On March 13, forty-eight hours after Japan’s Tohoku region was rocked by a catastrophic earthquake, a ferocious tsunami and partial meltdowns at several nuclear power plants in Fukushima, Prime Minister Naoto Kan asked his citizens to unite in the face of “the toughest crisis in Japan’s sixty-five years of postwar history.” Emperor Akihito underscored the gravity of the situation by announcing his “deep concern” for the nation in his first public speech since ascending the throne in 1990. His address brought back sharp memories of his father, Emperor Hirohito, who ended World War II in a famous radio address in August 1945 that asked Japan to “endure the unendurable.”
But even as Japan was reeling from the disaster’s death toll—which is expected to surpass 20,000—and growing increasingly frightened by the crisis at Tokyo Electric Power Company’s nuclear reactor complex, there was growing unease at the lack of straight information from both the government and Tepco, a utility with a troubled history of lies, cover-ups and obfuscation dating back to the late 1960s.

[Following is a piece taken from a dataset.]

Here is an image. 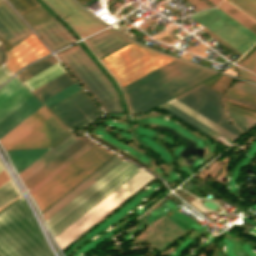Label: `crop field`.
<instances>
[{"label": "crop field", "instance_id": "obj_12", "mask_svg": "<svg viewBox=\"0 0 256 256\" xmlns=\"http://www.w3.org/2000/svg\"><path fill=\"white\" fill-rule=\"evenodd\" d=\"M84 38L102 28L98 22L80 10L71 0H44Z\"/></svg>", "mask_w": 256, "mask_h": 256}, {"label": "crop field", "instance_id": "obj_38", "mask_svg": "<svg viewBox=\"0 0 256 256\" xmlns=\"http://www.w3.org/2000/svg\"><path fill=\"white\" fill-rule=\"evenodd\" d=\"M232 88L256 95V86L245 83V82H235Z\"/></svg>", "mask_w": 256, "mask_h": 256}, {"label": "crop field", "instance_id": "obj_43", "mask_svg": "<svg viewBox=\"0 0 256 256\" xmlns=\"http://www.w3.org/2000/svg\"><path fill=\"white\" fill-rule=\"evenodd\" d=\"M239 71H240V77L241 78H244V79H248V80H252V81H255L256 82V76L238 68Z\"/></svg>", "mask_w": 256, "mask_h": 256}, {"label": "crop field", "instance_id": "obj_23", "mask_svg": "<svg viewBox=\"0 0 256 256\" xmlns=\"http://www.w3.org/2000/svg\"><path fill=\"white\" fill-rule=\"evenodd\" d=\"M73 83L75 82L66 72L32 92L42 101Z\"/></svg>", "mask_w": 256, "mask_h": 256}, {"label": "crop field", "instance_id": "obj_47", "mask_svg": "<svg viewBox=\"0 0 256 256\" xmlns=\"http://www.w3.org/2000/svg\"><path fill=\"white\" fill-rule=\"evenodd\" d=\"M225 97L229 98V99H232V100H235V101H238V102H241V103H244V104H248V105L256 107V104H253V103H249V102H246V101H243V100H240V99H237V98H233V97H230V96H227V95Z\"/></svg>", "mask_w": 256, "mask_h": 256}, {"label": "crop field", "instance_id": "obj_19", "mask_svg": "<svg viewBox=\"0 0 256 256\" xmlns=\"http://www.w3.org/2000/svg\"><path fill=\"white\" fill-rule=\"evenodd\" d=\"M43 104L33 95L0 121V138Z\"/></svg>", "mask_w": 256, "mask_h": 256}, {"label": "crop field", "instance_id": "obj_8", "mask_svg": "<svg viewBox=\"0 0 256 256\" xmlns=\"http://www.w3.org/2000/svg\"><path fill=\"white\" fill-rule=\"evenodd\" d=\"M153 177L154 176L141 170L118 189L112 192L109 196L99 202L96 206L90 209L87 213L77 219L74 223L68 226L65 230L55 236L54 238L60 249L93 225L96 221L102 218L105 214H107L110 210L116 207L119 203L125 200Z\"/></svg>", "mask_w": 256, "mask_h": 256}, {"label": "crop field", "instance_id": "obj_39", "mask_svg": "<svg viewBox=\"0 0 256 256\" xmlns=\"http://www.w3.org/2000/svg\"><path fill=\"white\" fill-rule=\"evenodd\" d=\"M225 105H226V109L228 111L235 112V113H238V114L245 115V116L256 119V113H254V112H251V111H248V110L236 107V106H232V105H229V104H226V103H225Z\"/></svg>", "mask_w": 256, "mask_h": 256}, {"label": "crop field", "instance_id": "obj_11", "mask_svg": "<svg viewBox=\"0 0 256 256\" xmlns=\"http://www.w3.org/2000/svg\"><path fill=\"white\" fill-rule=\"evenodd\" d=\"M49 109L67 128L99 110L82 89Z\"/></svg>", "mask_w": 256, "mask_h": 256}, {"label": "crop field", "instance_id": "obj_50", "mask_svg": "<svg viewBox=\"0 0 256 256\" xmlns=\"http://www.w3.org/2000/svg\"><path fill=\"white\" fill-rule=\"evenodd\" d=\"M3 170L2 166L0 165V171Z\"/></svg>", "mask_w": 256, "mask_h": 256}, {"label": "crop field", "instance_id": "obj_49", "mask_svg": "<svg viewBox=\"0 0 256 256\" xmlns=\"http://www.w3.org/2000/svg\"><path fill=\"white\" fill-rule=\"evenodd\" d=\"M79 1L81 2L82 0H79ZM83 1H85V2L87 3V2H89L90 0H83Z\"/></svg>", "mask_w": 256, "mask_h": 256}, {"label": "crop field", "instance_id": "obj_37", "mask_svg": "<svg viewBox=\"0 0 256 256\" xmlns=\"http://www.w3.org/2000/svg\"><path fill=\"white\" fill-rule=\"evenodd\" d=\"M238 65L255 73L256 72V51L250 57H248Z\"/></svg>", "mask_w": 256, "mask_h": 256}, {"label": "crop field", "instance_id": "obj_10", "mask_svg": "<svg viewBox=\"0 0 256 256\" xmlns=\"http://www.w3.org/2000/svg\"><path fill=\"white\" fill-rule=\"evenodd\" d=\"M175 99L238 136V130L225 117L221 95L200 84Z\"/></svg>", "mask_w": 256, "mask_h": 256}, {"label": "crop field", "instance_id": "obj_25", "mask_svg": "<svg viewBox=\"0 0 256 256\" xmlns=\"http://www.w3.org/2000/svg\"><path fill=\"white\" fill-rule=\"evenodd\" d=\"M173 106L177 107L178 109L182 110L183 112L187 113L188 115L192 116L193 118L197 119L198 121L202 122L203 124L207 125L208 127L212 128L213 130L217 131L218 133L222 134L223 136L227 137L230 140H235L237 137L233 134L229 133L225 129L221 128L220 126L216 125L215 123L211 122L210 120L206 119L202 115L198 114L197 112L193 111L192 109L188 108L184 104L180 103L177 100H172L168 102Z\"/></svg>", "mask_w": 256, "mask_h": 256}, {"label": "crop field", "instance_id": "obj_5", "mask_svg": "<svg viewBox=\"0 0 256 256\" xmlns=\"http://www.w3.org/2000/svg\"><path fill=\"white\" fill-rule=\"evenodd\" d=\"M70 132L43 105L2 139L5 150L52 147Z\"/></svg>", "mask_w": 256, "mask_h": 256}, {"label": "crop field", "instance_id": "obj_22", "mask_svg": "<svg viewBox=\"0 0 256 256\" xmlns=\"http://www.w3.org/2000/svg\"><path fill=\"white\" fill-rule=\"evenodd\" d=\"M48 149L50 148L14 150V151H9L7 153L18 174L24 168H26L29 164H31L34 160H36L43 153H45Z\"/></svg>", "mask_w": 256, "mask_h": 256}, {"label": "crop field", "instance_id": "obj_20", "mask_svg": "<svg viewBox=\"0 0 256 256\" xmlns=\"http://www.w3.org/2000/svg\"><path fill=\"white\" fill-rule=\"evenodd\" d=\"M84 41L97 58L129 42L109 31H102L85 39Z\"/></svg>", "mask_w": 256, "mask_h": 256}, {"label": "crop field", "instance_id": "obj_6", "mask_svg": "<svg viewBox=\"0 0 256 256\" xmlns=\"http://www.w3.org/2000/svg\"><path fill=\"white\" fill-rule=\"evenodd\" d=\"M107 112H121L111 83L78 44L56 54ZM94 98V99H95ZM102 107V108H103Z\"/></svg>", "mask_w": 256, "mask_h": 256}, {"label": "crop field", "instance_id": "obj_3", "mask_svg": "<svg viewBox=\"0 0 256 256\" xmlns=\"http://www.w3.org/2000/svg\"><path fill=\"white\" fill-rule=\"evenodd\" d=\"M139 170L141 169L124 160L96 183L94 182L95 184L80 193L81 195L73 201L71 200L72 202L66 204L67 206L52 215L53 217L48 218L46 223L53 237Z\"/></svg>", "mask_w": 256, "mask_h": 256}, {"label": "crop field", "instance_id": "obj_42", "mask_svg": "<svg viewBox=\"0 0 256 256\" xmlns=\"http://www.w3.org/2000/svg\"><path fill=\"white\" fill-rule=\"evenodd\" d=\"M11 76H12V74L6 69L4 64L1 65L0 66V84H2L4 81H6Z\"/></svg>", "mask_w": 256, "mask_h": 256}, {"label": "crop field", "instance_id": "obj_33", "mask_svg": "<svg viewBox=\"0 0 256 256\" xmlns=\"http://www.w3.org/2000/svg\"><path fill=\"white\" fill-rule=\"evenodd\" d=\"M79 89H81L80 86L75 83L67 87L66 89L60 91L59 93L51 96L50 98L44 100L43 103L49 108Z\"/></svg>", "mask_w": 256, "mask_h": 256}, {"label": "crop field", "instance_id": "obj_2", "mask_svg": "<svg viewBox=\"0 0 256 256\" xmlns=\"http://www.w3.org/2000/svg\"><path fill=\"white\" fill-rule=\"evenodd\" d=\"M0 256H52L22 197L0 210Z\"/></svg>", "mask_w": 256, "mask_h": 256}, {"label": "crop field", "instance_id": "obj_32", "mask_svg": "<svg viewBox=\"0 0 256 256\" xmlns=\"http://www.w3.org/2000/svg\"><path fill=\"white\" fill-rule=\"evenodd\" d=\"M22 17L26 20V22L32 26L40 21H43L49 17H51V15L42 7H38L24 15H22Z\"/></svg>", "mask_w": 256, "mask_h": 256}, {"label": "crop field", "instance_id": "obj_30", "mask_svg": "<svg viewBox=\"0 0 256 256\" xmlns=\"http://www.w3.org/2000/svg\"><path fill=\"white\" fill-rule=\"evenodd\" d=\"M95 143L90 142L85 147H83L80 151H78L75 155H73L71 158H69L66 162H64L62 165H60L57 169H55L52 173H50L48 176H46L43 180H41L38 184H36L34 187L30 189V194L34 192L36 189H38L41 185H43L45 182H47L49 179H51L54 175H56L58 172H60L63 168H65L67 165H69L71 162H73L76 158H78L80 155H82L85 151H87L89 148H91Z\"/></svg>", "mask_w": 256, "mask_h": 256}, {"label": "crop field", "instance_id": "obj_35", "mask_svg": "<svg viewBox=\"0 0 256 256\" xmlns=\"http://www.w3.org/2000/svg\"><path fill=\"white\" fill-rule=\"evenodd\" d=\"M20 15L40 6L35 0H8Z\"/></svg>", "mask_w": 256, "mask_h": 256}, {"label": "crop field", "instance_id": "obj_27", "mask_svg": "<svg viewBox=\"0 0 256 256\" xmlns=\"http://www.w3.org/2000/svg\"><path fill=\"white\" fill-rule=\"evenodd\" d=\"M218 8L223 10L225 13L233 17L235 20H237L256 34V23L247 16H245L243 13L238 11L236 8L228 4L226 1L223 0Z\"/></svg>", "mask_w": 256, "mask_h": 256}, {"label": "crop field", "instance_id": "obj_36", "mask_svg": "<svg viewBox=\"0 0 256 256\" xmlns=\"http://www.w3.org/2000/svg\"><path fill=\"white\" fill-rule=\"evenodd\" d=\"M226 94L230 95V96H234V97L240 98V99H243V100H246V101H250V102L256 103V96L248 94V93H245V92H242V91H238V90L230 88L226 92Z\"/></svg>", "mask_w": 256, "mask_h": 256}, {"label": "crop field", "instance_id": "obj_41", "mask_svg": "<svg viewBox=\"0 0 256 256\" xmlns=\"http://www.w3.org/2000/svg\"><path fill=\"white\" fill-rule=\"evenodd\" d=\"M203 30L205 33H207L208 35H210L212 38H214L216 41H218L219 43H221L223 46H225L226 48H228L230 51H232L233 53H235L237 56H241L242 54H240L238 51H236L235 49H233L231 46H229L228 44H226L225 42H223L221 39H219L218 37H216L214 34H212L211 32H209L207 29L203 28L201 29Z\"/></svg>", "mask_w": 256, "mask_h": 256}, {"label": "crop field", "instance_id": "obj_28", "mask_svg": "<svg viewBox=\"0 0 256 256\" xmlns=\"http://www.w3.org/2000/svg\"><path fill=\"white\" fill-rule=\"evenodd\" d=\"M56 62H58V61L53 56H51L45 60H42V61L28 67L23 73H21L17 76L23 82Z\"/></svg>", "mask_w": 256, "mask_h": 256}, {"label": "crop field", "instance_id": "obj_24", "mask_svg": "<svg viewBox=\"0 0 256 256\" xmlns=\"http://www.w3.org/2000/svg\"><path fill=\"white\" fill-rule=\"evenodd\" d=\"M64 72L60 64L56 63L23 83L32 91Z\"/></svg>", "mask_w": 256, "mask_h": 256}, {"label": "crop field", "instance_id": "obj_46", "mask_svg": "<svg viewBox=\"0 0 256 256\" xmlns=\"http://www.w3.org/2000/svg\"><path fill=\"white\" fill-rule=\"evenodd\" d=\"M3 62H5V52L2 44L0 43V64H2Z\"/></svg>", "mask_w": 256, "mask_h": 256}, {"label": "crop field", "instance_id": "obj_44", "mask_svg": "<svg viewBox=\"0 0 256 256\" xmlns=\"http://www.w3.org/2000/svg\"><path fill=\"white\" fill-rule=\"evenodd\" d=\"M188 2H190L191 4H193L195 7H197L200 10L209 8L206 4H204L202 1L200 0H187Z\"/></svg>", "mask_w": 256, "mask_h": 256}, {"label": "crop field", "instance_id": "obj_26", "mask_svg": "<svg viewBox=\"0 0 256 256\" xmlns=\"http://www.w3.org/2000/svg\"><path fill=\"white\" fill-rule=\"evenodd\" d=\"M159 107L170 112L171 114L175 115L176 117L180 118L181 120L185 121L186 123L190 124L191 126L195 127L196 129L200 130L201 132L212 138L220 135L168 103H165Z\"/></svg>", "mask_w": 256, "mask_h": 256}, {"label": "crop field", "instance_id": "obj_21", "mask_svg": "<svg viewBox=\"0 0 256 256\" xmlns=\"http://www.w3.org/2000/svg\"><path fill=\"white\" fill-rule=\"evenodd\" d=\"M87 138L83 137L74 145H72L69 149H67L64 153L58 156L55 160H53L50 164L44 167L41 171H39L36 175L30 178L27 182L24 183L26 189L31 188L38 181L44 178L47 174H49L52 170H54L57 166H59L62 162H64L67 158H69L72 154H74L77 150H79L82 146H84L87 142H89Z\"/></svg>", "mask_w": 256, "mask_h": 256}, {"label": "crop field", "instance_id": "obj_15", "mask_svg": "<svg viewBox=\"0 0 256 256\" xmlns=\"http://www.w3.org/2000/svg\"><path fill=\"white\" fill-rule=\"evenodd\" d=\"M123 160L124 159L116 155L106 164L100 167L97 171H95L92 175L86 178L83 182L77 185L74 189L68 192L65 196H63L60 200H58L56 203H54L51 207H49L42 213L45 221Z\"/></svg>", "mask_w": 256, "mask_h": 256}, {"label": "crop field", "instance_id": "obj_29", "mask_svg": "<svg viewBox=\"0 0 256 256\" xmlns=\"http://www.w3.org/2000/svg\"><path fill=\"white\" fill-rule=\"evenodd\" d=\"M256 22V0H226Z\"/></svg>", "mask_w": 256, "mask_h": 256}, {"label": "crop field", "instance_id": "obj_34", "mask_svg": "<svg viewBox=\"0 0 256 256\" xmlns=\"http://www.w3.org/2000/svg\"><path fill=\"white\" fill-rule=\"evenodd\" d=\"M227 115L240 128L243 133L256 123L255 119H251L228 111Z\"/></svg>", "mask_w": 256, "mask_h": 256}, {"label": "crop field", "instance_id": "obj_48", "mask_svg": "<svg viewBox=\"0 0 256 256\" xmlns=\"http://www.w3.org/2000/svg\"><path fill=\"white\" fill-rule=\"evenodd\" d=\"M209 1L217 6L221 0H209Z\"/></svg>", "mask_w": 256, "mask_h": 256}, {"label": "crop field", "instance_id": "obj_13", "mask_svg": "<svg viewBox=\"0 0 256 256\" xmlns=\"http://www.w3.org/2000/svg\"><path fill=\"white\" fill-rule=\"evenodd\" d=\"M47 50L33 34L10 51L8 50L7 68L15 73L25 64L49 54Z\"/></svg>", "mask_w": 256, "mask_h": 256}, {"label": "crop field", "instance_id": "obj_7", "mask_svg": "<svg viewBox=\"0 0 256 256\" xmlns=\"http://www.w3.org/2000/svg\"><path fill=\"white\" fill-rule=\"evenodd\" d=\"M173 60L132 44L101 59L121 87Z\"/></svg>", "mask_w": 256, "mask_h": 256}, {"label": "crop field", "instance_id": "obj_1", "mask_svg": "<svg viewBox=\"0 0 256 256\" xmlns=\"http://www.w3.org/2000/svg\"><path fill=\"white\" fill-rule=\"evenodd\" d=\"M216 73L173 61L122 87L130 113L145 111Z\"/></svg>", "mask_w": 256, "mask_h": 256}, {"label": "crop field", "instance_id": "obj_4", "mask_svg": "<svg viewBox=\"0 0 256 256\" xmlns=\"http://www.w3.org/2000/svg\"><path fill=\"white\" fill-rule=\"evenodd\" d=\"M114 155L96 144L32 193L41 212Z\"/></svg>", "mask_w": 256, "mask_h": 256}, {"label": "crop field", "instance_id": "obj_9", "mask_svg": "<svg viewBox=\"0 0 256 256\" xmlns=\"http://www.w3.org/2000/svg\"><path fill=\"white\" fill-rule=\"evenodd\" d=\"M189 17L242 54L256 42L253 32L218 8L197 12Z\"/></svg>", "mask_w": 256, "mask_h": 256}, {"label": "crop field", "instance_id": "obj_16", "mask_svg": "<svg viewBox=\"0 0 256 256\" xmlns=\"http://www.w3.org/2000/svg\"><path fill=\"white\" fill-rule=\"evenodd\" d=\"M32 28L53 51L76 41L67 29L54 17L41 22Z\"/></svg>", "mask_w": 256, "mask_h": 256}, {"label": "crop field", "instance_id": "obj_18", "mask_svg": "<svg viewBox=\"0 0 256 256\" xmlns=\"http://www.w3.org/2000/svg\"><path fill=\"white\" fill-rule=\"evenodd\" d=\"M79 139L80 138L71 133L55 146H53L50 150H48L45 154H43L40 158H38L35 162H33L18 174L23 183Z\"/></svg>", "mask_w": 256, "mask_h": 256}, {"label": "crop field", "instance_id": "obj_14", "mask_svg": "<svg viewBox=\"0 0 256 256\" xmlns=\"http://www.w3.org/2000/svg\"><path fill=\"white\" fill-rule=\"evenodd\" d=\"M32 32L4 1L0 0V37L12 47L30 36Z\"/></svg>", "mask_w": 256, "mask_h": 256}, {"label": "crop field", "instance_id": "obj_40", "mask_svg": "<svg viewBox=\"0 0 256 256\" xmlns=\"http://www.w3.org/2000/svg\"><path fill=\"white\" fill-rule=\"evenodd\" d=\"M101 114V110L95 112L94 114L90 115L89 117L85 118L84 120L78 122L77 124L73 125L72 127L68 128L70 131L76 129L77 127L85 126L99 117Z\"/></svg>", "mask_w": 256, "mask_h": 256}, {"label": "crop field", "instance_id": "obj_17", "mask_svg": "<svg viewBox=\"0 0 256 256\" xmlns=\"http://www.w3.org/2000/svg\"><path fill=\"white\" fill-rule=\"evenodd\" d=\"M32 95L15 77L0 89V119Z\"/></svg>", "mask_w": 256, "mask_h": 256}, {"label": "crop field", "instance_id": "obj_45", "mask_svg": "<svg viewBox=\"0 0 256 256\" xmlns=\"http://www.w3.org/2000/svg\"><path fill=\"white\" fill-rule=\"evenodd\" d=\"M9 176L6 173L5 169L0 173V186L4 184L7 180H9Z\"/></svg>", "mask_w": 256, "mask_h": 256}, {"label": "crop field", "instance_id": "obj_31", "mask_svg": "<svg viewBox=\"0 0 256 256\" xmlns=\"http://www.w3.org/2000/svg\"><path fill=\"white\" fill-rule=\"evenodd\" d=\"M18 195L19 194L10 179L0 187V207L18 197Z\"/></svg>", "mask_w": 256, "mask_h": 256}]
</instances>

The information gap became an international issue on March 16, when US Nuclear Regulatory Commission chair Gregory Jaczko openly contradicted the Japanese government by declaring that water in one of Tepco’s reactors had boiled away, raising radiation in the area to “extremely high levels.” He recommended evacuation to any Americans within fifty miles of the site—nearly double the evacuation zone announced by the Japanese government (which immediately denied Jaczko’s assertions). The New York Times piled on the next day with a major article that pilloried the Kan government. “Never has postwar Japan needed strong, assertive leadership more—and never has its weak, rudderless system of governing been so clearly exposed,” the reporters declared.
To be sure, Tokyo’s response to the disaster has been erratic, and the paucity of information about Fukushima was one of the first complaints I heard about the situation from my friends in Japan. But much of the criticism poured on Japan has obscured the many ways its political system has shifted since a 2009 political earthquake, when the ruling Liberal Democratic Party (LDP) was swept out of power for the first time in fifty years. The changes, particularly to people who remember the government’s pathetic response to the 1995 earthquake in Kobe, which killed nearly 6,500, have been striking.

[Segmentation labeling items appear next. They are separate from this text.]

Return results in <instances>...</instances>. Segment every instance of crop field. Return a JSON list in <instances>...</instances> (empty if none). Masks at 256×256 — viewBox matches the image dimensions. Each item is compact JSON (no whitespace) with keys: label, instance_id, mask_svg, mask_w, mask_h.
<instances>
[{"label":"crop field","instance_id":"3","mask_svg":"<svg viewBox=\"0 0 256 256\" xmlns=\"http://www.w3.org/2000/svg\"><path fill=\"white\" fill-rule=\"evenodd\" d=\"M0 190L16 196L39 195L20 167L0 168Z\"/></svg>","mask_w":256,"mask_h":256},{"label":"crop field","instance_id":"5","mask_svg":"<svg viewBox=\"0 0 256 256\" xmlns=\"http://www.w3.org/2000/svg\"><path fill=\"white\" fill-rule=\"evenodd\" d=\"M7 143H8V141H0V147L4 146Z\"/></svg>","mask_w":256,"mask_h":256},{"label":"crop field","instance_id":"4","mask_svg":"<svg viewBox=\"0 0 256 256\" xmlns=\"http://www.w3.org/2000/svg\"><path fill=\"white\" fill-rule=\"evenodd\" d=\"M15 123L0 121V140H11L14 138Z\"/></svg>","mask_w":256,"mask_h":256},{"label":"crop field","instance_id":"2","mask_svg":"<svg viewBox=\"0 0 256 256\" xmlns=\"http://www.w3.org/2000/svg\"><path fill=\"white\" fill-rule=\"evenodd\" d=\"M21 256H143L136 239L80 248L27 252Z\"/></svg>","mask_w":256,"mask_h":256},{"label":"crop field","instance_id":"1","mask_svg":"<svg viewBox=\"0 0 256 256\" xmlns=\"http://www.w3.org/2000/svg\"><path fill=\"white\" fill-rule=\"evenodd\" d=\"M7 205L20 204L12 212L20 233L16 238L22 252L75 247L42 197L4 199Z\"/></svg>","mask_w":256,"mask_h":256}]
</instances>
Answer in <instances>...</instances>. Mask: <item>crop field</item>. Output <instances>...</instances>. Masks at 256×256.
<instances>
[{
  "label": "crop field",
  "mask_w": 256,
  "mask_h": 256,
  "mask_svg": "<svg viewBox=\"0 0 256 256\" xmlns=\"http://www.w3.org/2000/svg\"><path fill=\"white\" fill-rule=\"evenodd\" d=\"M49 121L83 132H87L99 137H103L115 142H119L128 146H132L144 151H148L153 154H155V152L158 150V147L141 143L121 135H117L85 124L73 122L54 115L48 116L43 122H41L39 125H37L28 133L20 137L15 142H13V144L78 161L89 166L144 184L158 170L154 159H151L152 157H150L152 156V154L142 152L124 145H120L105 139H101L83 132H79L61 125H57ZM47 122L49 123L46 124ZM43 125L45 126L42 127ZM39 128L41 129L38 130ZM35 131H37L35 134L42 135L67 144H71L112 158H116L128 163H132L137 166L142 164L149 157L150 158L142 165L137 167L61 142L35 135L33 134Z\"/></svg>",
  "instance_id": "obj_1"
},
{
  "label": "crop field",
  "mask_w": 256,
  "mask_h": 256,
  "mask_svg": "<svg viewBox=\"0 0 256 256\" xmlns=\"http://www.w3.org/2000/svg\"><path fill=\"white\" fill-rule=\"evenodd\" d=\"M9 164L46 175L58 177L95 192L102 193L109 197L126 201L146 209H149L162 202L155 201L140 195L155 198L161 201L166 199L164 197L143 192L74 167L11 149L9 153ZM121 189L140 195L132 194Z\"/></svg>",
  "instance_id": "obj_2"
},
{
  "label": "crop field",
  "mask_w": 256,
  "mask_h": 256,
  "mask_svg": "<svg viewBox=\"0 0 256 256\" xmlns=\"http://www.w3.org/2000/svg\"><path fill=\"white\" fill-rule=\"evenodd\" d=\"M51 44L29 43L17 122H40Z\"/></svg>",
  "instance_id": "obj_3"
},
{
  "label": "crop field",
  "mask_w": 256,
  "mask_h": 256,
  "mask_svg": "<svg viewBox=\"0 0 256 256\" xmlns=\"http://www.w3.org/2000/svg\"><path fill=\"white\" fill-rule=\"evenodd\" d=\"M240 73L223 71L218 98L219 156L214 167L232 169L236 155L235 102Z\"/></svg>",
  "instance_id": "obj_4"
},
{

Back then, “the central government was paralyzed, and the city, prefectural, and national police, fire brigades, water authorities, highway authorities, and Self-Defense Forces were shown to be unreliable,” the Australian historian Gavan McCormack wrote in his seminal 1996 book The Emptiness of Japanese Affluence. McCormack, who has lived in Japan for decades, documented that only twenty of sixty-two offers of foreign assistance were accepted; a US offer to dispatch an aircraft carrier as a floating refugee camp was refused; foreign doctors were initially rejected because they lacked proper registration; and “sniffer” dogs that could have been searching for victims were held for days in airport quarantine. Japan’s bureaucratic response was “cold and more concerned with the preservation of its own control” than with humanitarian relief, McCormack concluded.